+++ Text shown +++
SUNDOWN: Darren Haywood
Taking Chances at Blue Orange Theatre, Birmingham
Runs: 22 – 24 July 2013, 45 minutes, no interval
Part of Birmingham Fest
Review: Alexander Ray Edser, 22 07 13
Sensitive writing, sensitively portrayed.
SUNDOWN is a sensitively written 45 minute play. One of the advantages of initiatives such as Birmingham Fest (with its one-hour slots) is that it offers opportunities for works such as this.
Darren Haywood places two strangers on the top of a cliff – the view is spectacular. The characters are very different – Lara, a successful solicitor, Kris a jobless, drop-out from university. The only thing they have in common is their unhappiness with their lives, their feelings of failure. Haywood offers no resolution in his play (avoiding, possibly, unwelcome sentimentality) but the characters are saved by the simple action of making connection – one human being with another – however fleetingly.
+++
- _To-do list_:
**A)** Answer each question from the review, one line apiece.
(i) How long does the play run?
(ii) What is Lara's profession?
(iii) Where does the play place its two strangers?
**B)** Reproduce the review word for word, from "SUNDOWN is a" to "another – however fleetingly.".
+++ Data +++
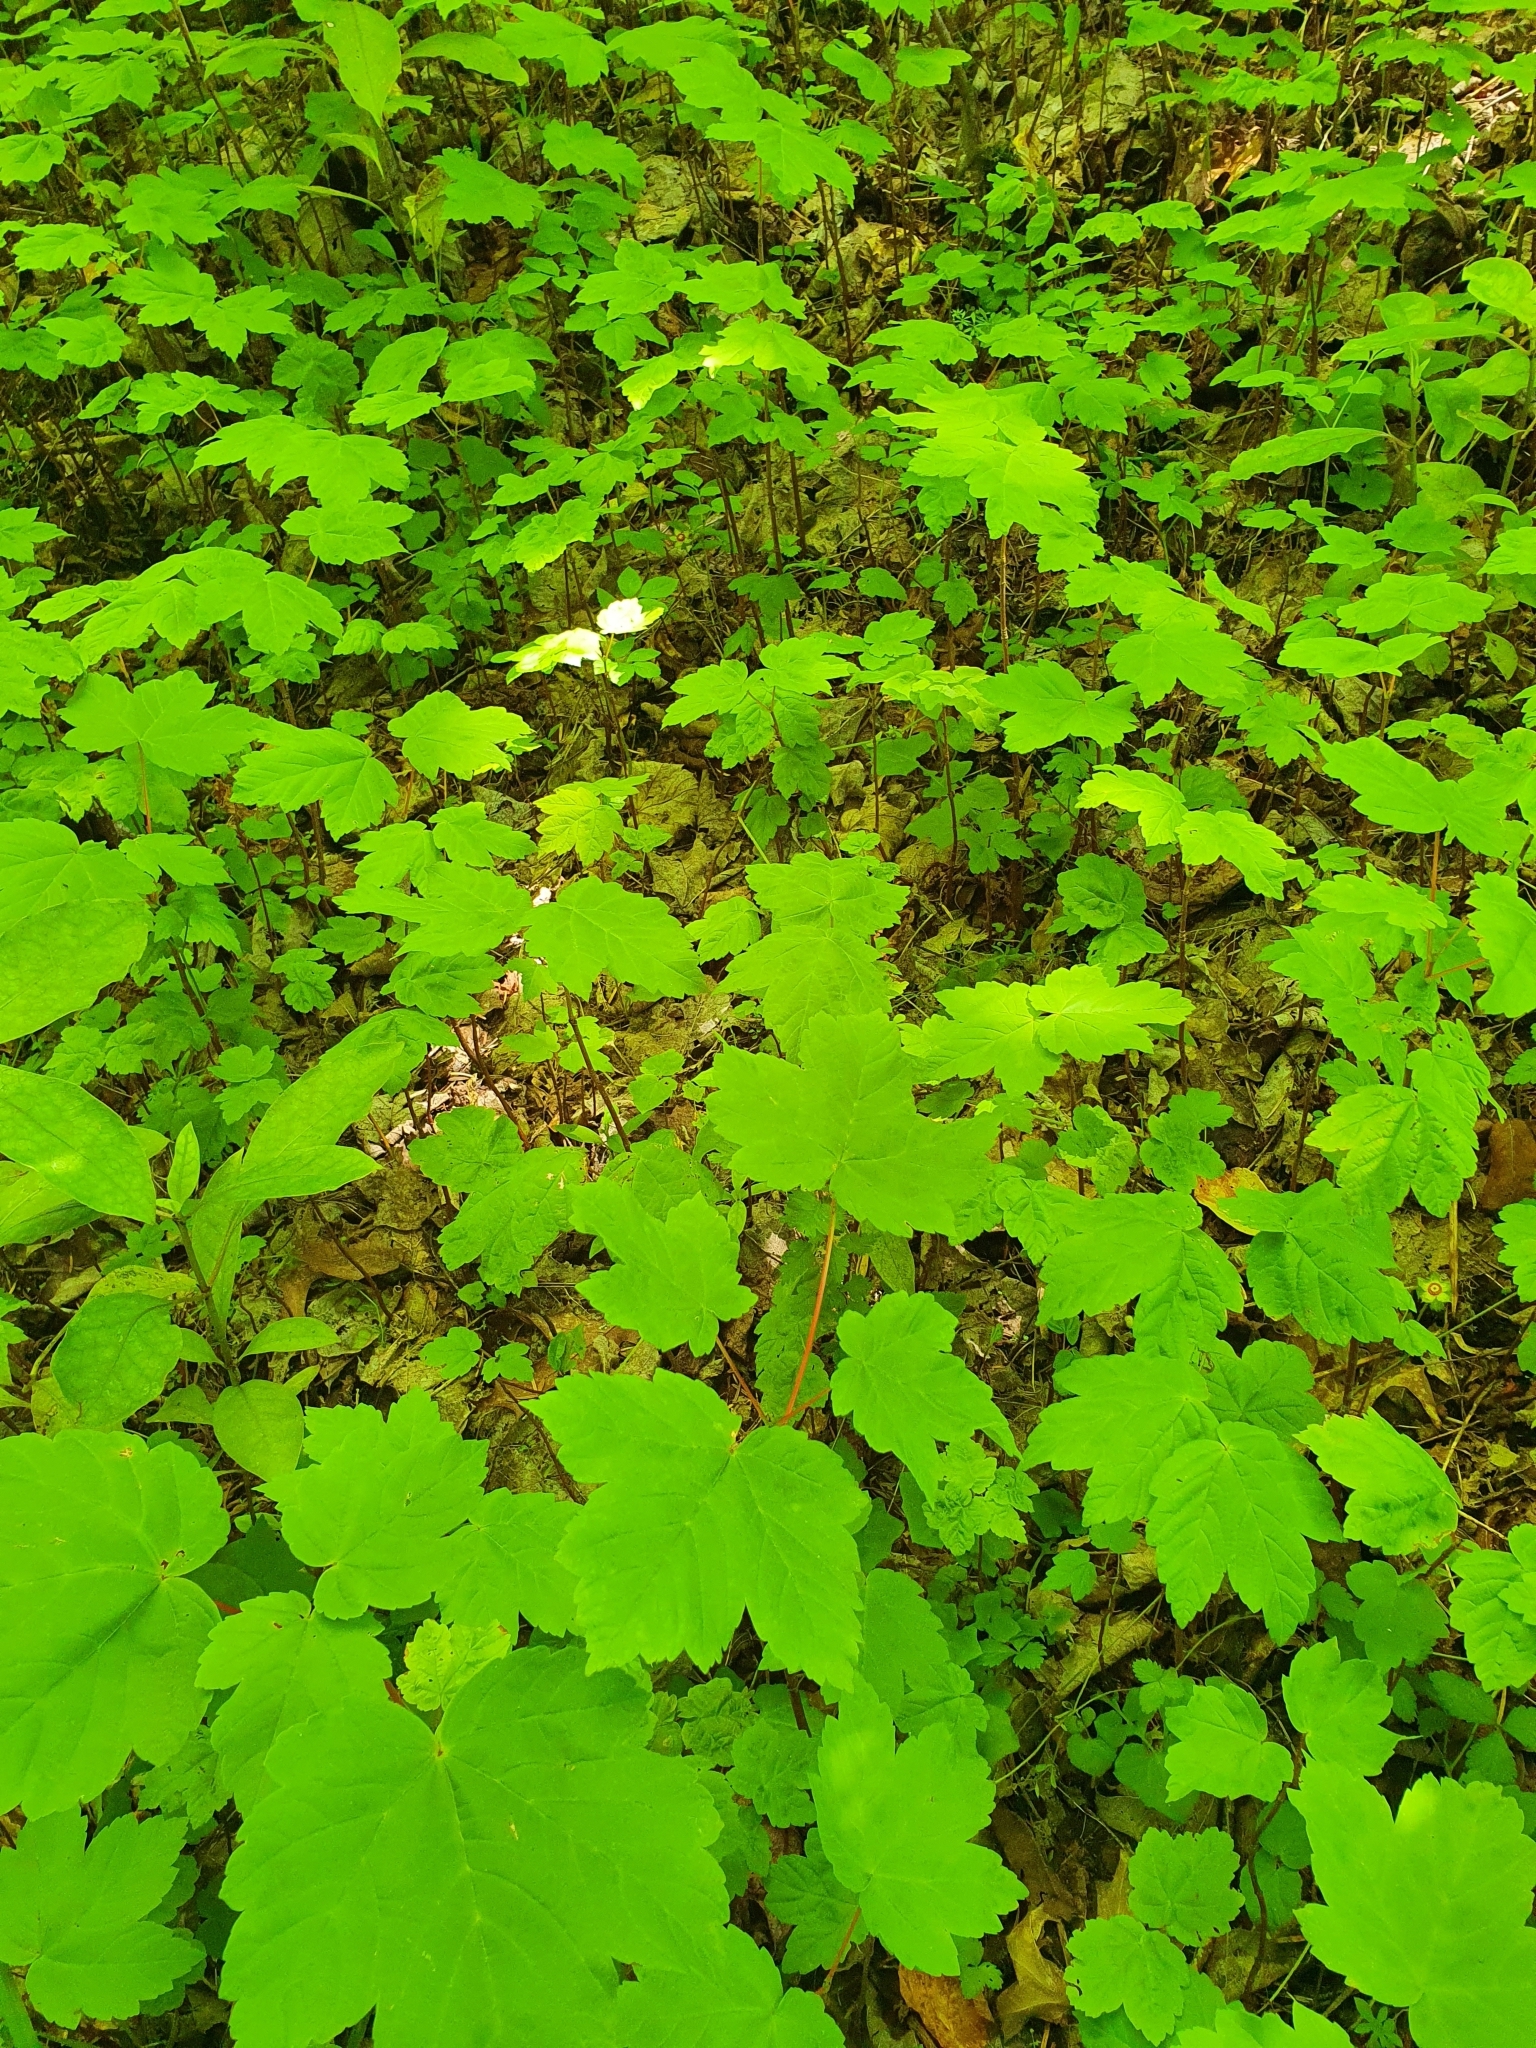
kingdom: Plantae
+++
- _Outputs by task_:
**A)**
(i) 45 minutes, with no interval.
(ii) She is a successful solicitor.
(iii) On the top of a cliff.

**B)**
SUNDOWN is a sensitively written 45 minute play. One of the advantages of initiatives such as Birmingham Fest (with its one-hour slots) is that it offers opportunities for works such as this.
Darren Haywood places two strangers on the top of a cliff – the view is spectacular. The characters are very different – Lara, a successful solicitor, Kris a jobless, drop-out from university. The only thing they have in common is their unhappiness with their lives, their feelings of failure. Haywood offers no resolution in his play (avoiding, possibly, unwelcome sentimentality) but the characters are saved by the simple action of making connection – one human being with another – however fleetingly.